---------- Dataset records

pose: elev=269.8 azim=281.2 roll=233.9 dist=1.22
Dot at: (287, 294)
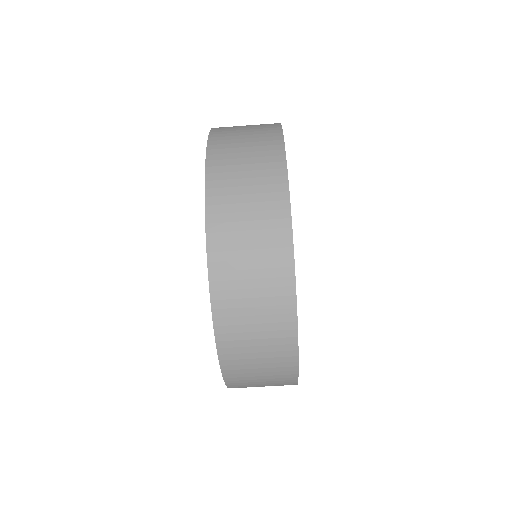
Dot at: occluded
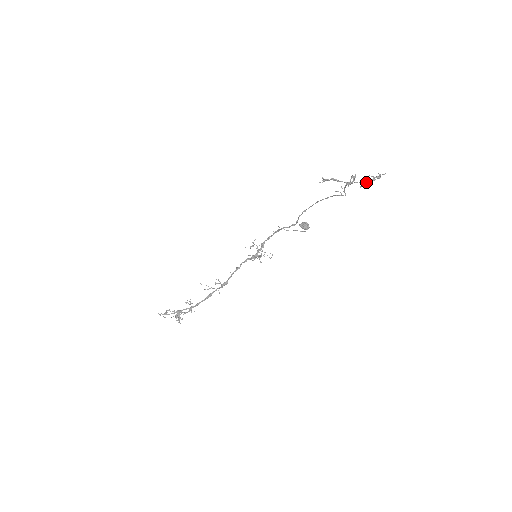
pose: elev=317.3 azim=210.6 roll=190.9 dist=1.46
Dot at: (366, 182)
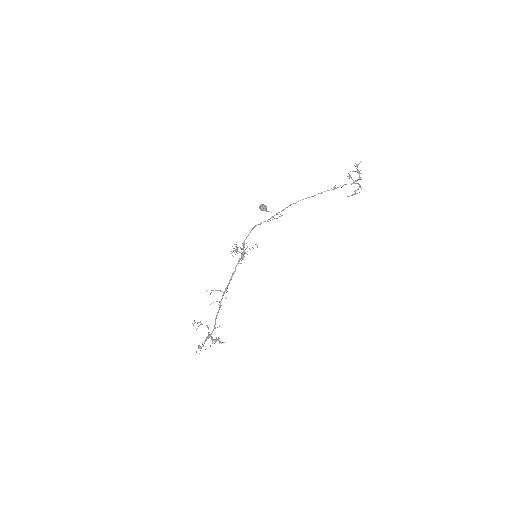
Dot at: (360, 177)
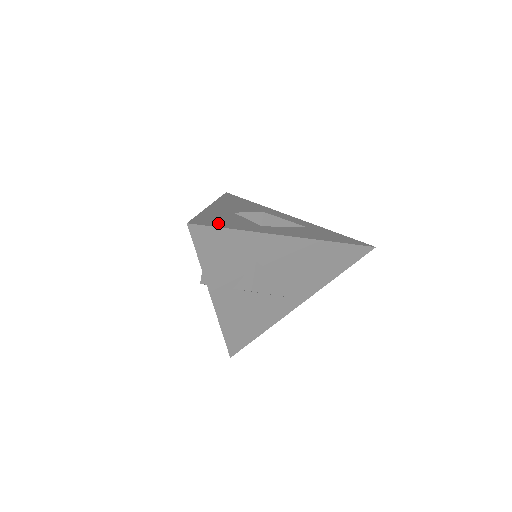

--------------------
---------- Dataset records

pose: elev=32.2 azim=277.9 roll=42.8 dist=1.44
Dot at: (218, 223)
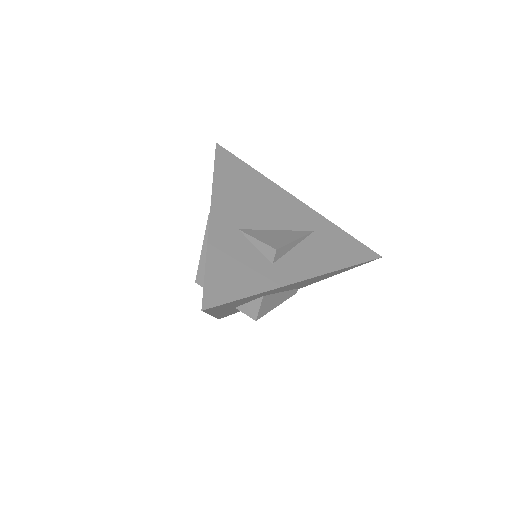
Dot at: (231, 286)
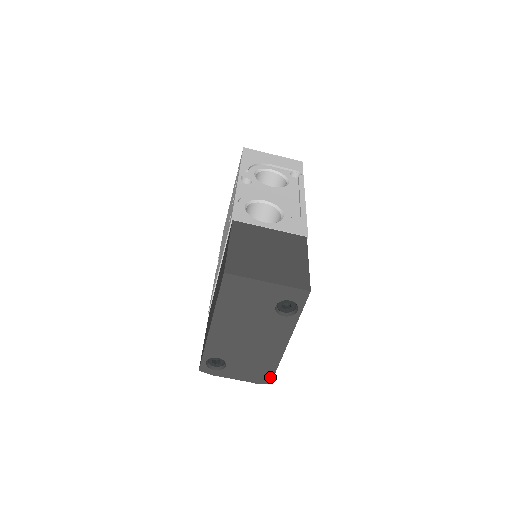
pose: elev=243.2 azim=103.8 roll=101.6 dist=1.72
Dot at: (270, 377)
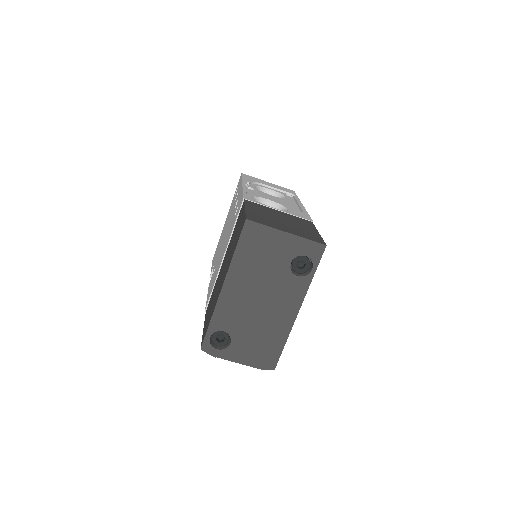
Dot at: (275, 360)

--------------------

▶ _Your objective_
Please retype the lines from the one containing "pose: elev=269.8 azim=281.2" up to and including the one containing "Dot at: (360, 177)", leaving out the pictures.

▶ _Answer below_
pose: elev=269.8 azim=281.2 roll=233.9 dist=1.22
Dot at: (287, 294)
Dot at: occluded
pose: elev=317.3 azim=210.6 roll=190.9 dist=1.46
Dot at: (366, 182)
Dot at: (360, 177)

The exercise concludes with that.